JJ Williams, his team-mate with Llanelli, Wales, and the Lions, said he "was the most popular man on the rugby circuit". But he very nearly did not have an international career after becoming nervous before his debut game for Wales against France in 1975 while the pair shared a room.
"At about three o'clock in the morning, I heard a kerfuffle in the room, only to wake up and Grav was packed to go home. "I can't take the pressure JJ, I'm not cut out for international rugby, I'm going home'," he said.
Multi-talented Gravell also acted in the 1992 film Damage
"If I hadn't told him to jump back into bed his career would've been over before it started. He did get back into bed and of course the rest is history. But that was his strength.

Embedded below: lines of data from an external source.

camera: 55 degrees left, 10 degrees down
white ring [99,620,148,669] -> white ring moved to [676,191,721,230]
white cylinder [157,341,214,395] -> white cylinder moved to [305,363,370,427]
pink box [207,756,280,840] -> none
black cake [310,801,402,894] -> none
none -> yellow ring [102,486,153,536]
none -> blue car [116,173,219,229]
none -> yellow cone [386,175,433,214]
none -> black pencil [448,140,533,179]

He was a bag of nerves but then when he stepped onto the field he just exploded."
John Dawes, the Wales coach who gave Gravell that first cap in Paris, recalled the immense pride - and nerves - the young player felt before making his international debut.

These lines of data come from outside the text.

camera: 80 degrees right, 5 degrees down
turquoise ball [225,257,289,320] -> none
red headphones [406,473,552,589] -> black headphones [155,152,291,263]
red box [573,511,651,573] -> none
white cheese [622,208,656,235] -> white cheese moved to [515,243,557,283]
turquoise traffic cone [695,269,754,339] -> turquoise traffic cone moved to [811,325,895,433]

"I always remember we were in the dressing rooms before the game," he said.
"We lost Grav, we didn't know where he was and then all of a sudden we could hear a noise in the other room, the WC in one of the cubicles, and there was someone singing Welsh songs to Dafydd Iwan [the Welsh folk singer].
"And so Derek Quinnell took the mantle and went up and knocked the door and he said, 'Grav, is that you?' 'Yes.' 'What's wrong?' 'Ah, I'm nervous,' he said. 'Ah, come on, come on out.'
Gravell was part of the Lions tour to South Africa in 1980
"With that he came out and I tell you that the man was 10ft tall because he was so proud of the occasion, nervous of the day but proud to be representing Wales."
BBC Wales colleague Roy Noble added: "I remember broadcasting with him in Dublin and we'd had a heavy night and about 3.30 in the morning the phone rings in my bedroom and I pick it up and he says, 'it's Grav' and I said 'What's the matter?'
"He said, 'tell me Roy, what do you think of me really?"
Former team-mates remember a shy, young Gravell joining his beloved Llanelli Scarlets, a team he would go on to captain and of which he would later become president.
Recalling the Scarlets' famous victory over the All Blacks in 1972, ex-team-mate Phil Bennett said: "I'm looking in the dressing room and I can see him opening the telegram from his mother... someone had kept it 'til last knowing it would wind him up.
"And he just read that and burst into tears."
Off the rugby pitch, Gravell was a man whose pride in Wales and its language was shown in his role as a member of the Gorsedd of Bards and in his Eisteddfod duties as keeper of the ceremonial sword until earlier this year.
He was also one of BBC Wales's best-loved broadcasters on Radio Cymru, Radio Wales and on television as a rugby commentator and pundit.
He even gained success in the world of films, playing, among other roles, Jeremy Irons' character's chauffeur in the Oscar-nominated 1992 Louis Malle film Damage.
But his true pride lay with his family - wife Mari and daughters Manon, 11, and Gwennan, eight - with whom he still lived in his home village of Mynyddygarreg, near Kidwelly, in a street named after him - Heol Ray Gravell.
Mr Noble added: "I bought him this Welsh whiskey in a round bottle in a big wooden case and every time we met, somewhere in the conversation he'd say 'I haven't opened it yet.'
"'I tell you when I'm going to open it: I'm going to open it when Manon gets married.' It's a poignant moment isn't it?"